To solve this problem we will apply the concepts related to the kinematic equations of linear motion. Punctually we will verify the vertical displacement and the horizontal displacement from their respective components. We will start by calculating the time it took to reach the objective and later with that time, we will find the horizontal velocity launch component.

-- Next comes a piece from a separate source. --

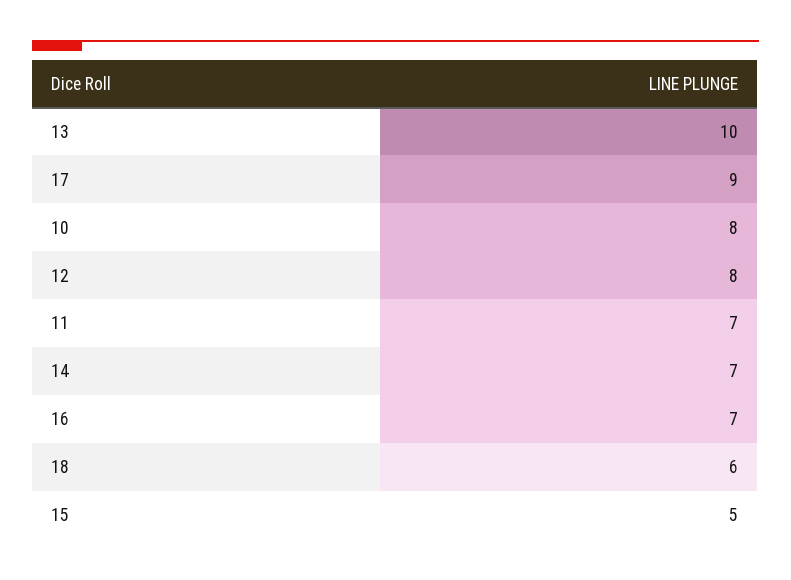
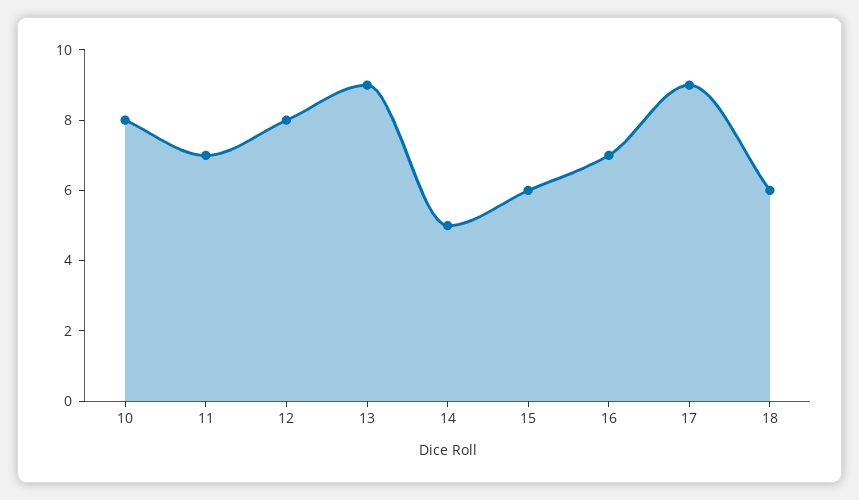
13: 10 -> 9
14: 7 -> 5
15: 5 -> 6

The position can be written as,
[tex]h= v_{0y}t+\frac{1}{2}a_yt^2[/tex]
Here,
h = Height
[tex]v_{0y}[/tex]= Initial velocity in vertical direction
[tex]a_{y}[/tex] = Vertical acceleration (At this case, due to gravity)
[tex]t[/tex] = Time
There is not vertical velocity because the ball was thrown horizontally), then we have that
[tex]6= (0)t+\frac{1}{2}(9.8)t^2[/tex]
[tex]t = 1.1065s[/tex]
Now using the equation of horizontal motion we have with this time that the initial velocity was,
[tex]x = v_{ox}t+\frac{1}{2}a_xt^2[/tex]
Here,
[tex]v_{0x}[/tex]= Horizontal initial velocity
[tex]t[/tex] = Time
[tex]a_x[/tex] = Acceleration in horizontal plane
There is not acceleration in horizontal plane, only in vertical plane, then we have
[tex]25= v_{0x}(1.1065)+\frac{1}{2}(0)(1.1065)^2[/tex]
[tex]v_{0x} = 22.5938m/s[/tex]
Therefore the pitching speed is 22.5938m/s